• _ABOUT THIS EXERCISE_:
Run through the records and, wherever a line holds the word "yang", return that line.

Dataset excerpts

-----

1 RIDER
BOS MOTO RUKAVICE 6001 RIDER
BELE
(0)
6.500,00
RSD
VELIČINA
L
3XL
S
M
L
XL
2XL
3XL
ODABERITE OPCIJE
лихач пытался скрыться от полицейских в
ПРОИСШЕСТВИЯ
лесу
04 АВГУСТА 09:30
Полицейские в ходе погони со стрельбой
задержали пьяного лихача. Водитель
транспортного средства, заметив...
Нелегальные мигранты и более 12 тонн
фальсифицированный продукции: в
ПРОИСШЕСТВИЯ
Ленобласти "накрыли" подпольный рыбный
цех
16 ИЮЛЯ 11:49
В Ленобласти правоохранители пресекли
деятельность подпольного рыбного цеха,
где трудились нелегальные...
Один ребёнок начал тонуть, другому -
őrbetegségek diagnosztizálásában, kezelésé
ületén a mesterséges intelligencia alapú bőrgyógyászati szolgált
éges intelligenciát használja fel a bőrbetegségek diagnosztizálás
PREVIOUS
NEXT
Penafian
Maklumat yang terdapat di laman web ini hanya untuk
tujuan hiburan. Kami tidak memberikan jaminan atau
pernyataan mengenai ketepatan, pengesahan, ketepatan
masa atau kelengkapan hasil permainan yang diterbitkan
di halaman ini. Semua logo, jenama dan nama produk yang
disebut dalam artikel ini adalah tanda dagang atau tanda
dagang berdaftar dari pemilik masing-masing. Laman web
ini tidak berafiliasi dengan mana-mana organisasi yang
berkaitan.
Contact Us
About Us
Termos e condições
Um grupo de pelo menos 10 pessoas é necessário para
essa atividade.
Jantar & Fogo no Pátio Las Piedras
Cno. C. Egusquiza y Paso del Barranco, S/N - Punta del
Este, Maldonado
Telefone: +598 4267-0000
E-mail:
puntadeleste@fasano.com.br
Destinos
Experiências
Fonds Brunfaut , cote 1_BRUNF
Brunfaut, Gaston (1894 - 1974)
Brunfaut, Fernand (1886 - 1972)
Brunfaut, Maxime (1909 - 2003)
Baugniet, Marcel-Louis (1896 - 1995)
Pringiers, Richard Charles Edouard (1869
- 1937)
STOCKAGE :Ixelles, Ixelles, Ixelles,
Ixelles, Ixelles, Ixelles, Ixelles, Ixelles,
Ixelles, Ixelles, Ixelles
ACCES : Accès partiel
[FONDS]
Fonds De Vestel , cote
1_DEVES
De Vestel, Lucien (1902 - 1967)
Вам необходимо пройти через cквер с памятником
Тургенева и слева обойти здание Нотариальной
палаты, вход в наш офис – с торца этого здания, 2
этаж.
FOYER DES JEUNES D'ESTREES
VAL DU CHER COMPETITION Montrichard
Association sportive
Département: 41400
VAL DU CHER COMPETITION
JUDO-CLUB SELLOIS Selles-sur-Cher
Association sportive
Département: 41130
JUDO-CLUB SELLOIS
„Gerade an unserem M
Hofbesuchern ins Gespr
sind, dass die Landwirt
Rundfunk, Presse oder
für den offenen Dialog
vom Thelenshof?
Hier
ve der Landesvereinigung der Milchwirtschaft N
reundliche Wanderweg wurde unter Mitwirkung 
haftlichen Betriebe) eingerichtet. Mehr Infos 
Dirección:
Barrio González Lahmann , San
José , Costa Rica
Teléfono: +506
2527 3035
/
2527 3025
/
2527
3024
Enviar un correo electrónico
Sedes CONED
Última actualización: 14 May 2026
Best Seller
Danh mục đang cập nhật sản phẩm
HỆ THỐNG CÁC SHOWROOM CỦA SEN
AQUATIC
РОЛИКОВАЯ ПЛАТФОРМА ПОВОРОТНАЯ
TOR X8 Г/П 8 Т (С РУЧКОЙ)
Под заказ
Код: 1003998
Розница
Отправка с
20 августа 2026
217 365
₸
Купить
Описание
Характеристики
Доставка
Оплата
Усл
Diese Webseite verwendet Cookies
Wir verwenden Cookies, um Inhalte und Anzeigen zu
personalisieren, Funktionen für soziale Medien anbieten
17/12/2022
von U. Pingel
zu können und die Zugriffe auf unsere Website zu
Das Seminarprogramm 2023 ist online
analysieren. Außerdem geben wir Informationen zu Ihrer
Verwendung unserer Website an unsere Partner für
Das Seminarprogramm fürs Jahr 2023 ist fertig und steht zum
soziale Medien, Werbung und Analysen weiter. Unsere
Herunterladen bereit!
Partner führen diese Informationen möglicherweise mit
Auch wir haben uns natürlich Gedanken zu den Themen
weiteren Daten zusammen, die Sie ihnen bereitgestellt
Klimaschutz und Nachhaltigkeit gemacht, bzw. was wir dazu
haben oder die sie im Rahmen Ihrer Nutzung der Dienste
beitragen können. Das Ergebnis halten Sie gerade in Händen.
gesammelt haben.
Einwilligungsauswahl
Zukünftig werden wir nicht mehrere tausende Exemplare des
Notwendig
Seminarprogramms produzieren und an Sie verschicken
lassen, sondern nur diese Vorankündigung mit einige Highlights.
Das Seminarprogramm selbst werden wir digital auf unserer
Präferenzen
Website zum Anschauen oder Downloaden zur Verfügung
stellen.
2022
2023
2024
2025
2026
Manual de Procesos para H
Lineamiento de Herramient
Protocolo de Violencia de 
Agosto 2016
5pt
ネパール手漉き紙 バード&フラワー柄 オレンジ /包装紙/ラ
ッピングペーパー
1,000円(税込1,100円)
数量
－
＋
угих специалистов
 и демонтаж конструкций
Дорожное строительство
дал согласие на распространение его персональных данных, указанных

-----

• _OUTPUT FOR THIS TASK_:
Maklumat yang terdapat di laman web ini hanya untuk
masa atau kelengkapan hasil permainan yang diterbitkan
di halaman ini. Semua logo, jenama dan nama produk yang
ini tidak berafiliasi dengan mana-mana organisasi yang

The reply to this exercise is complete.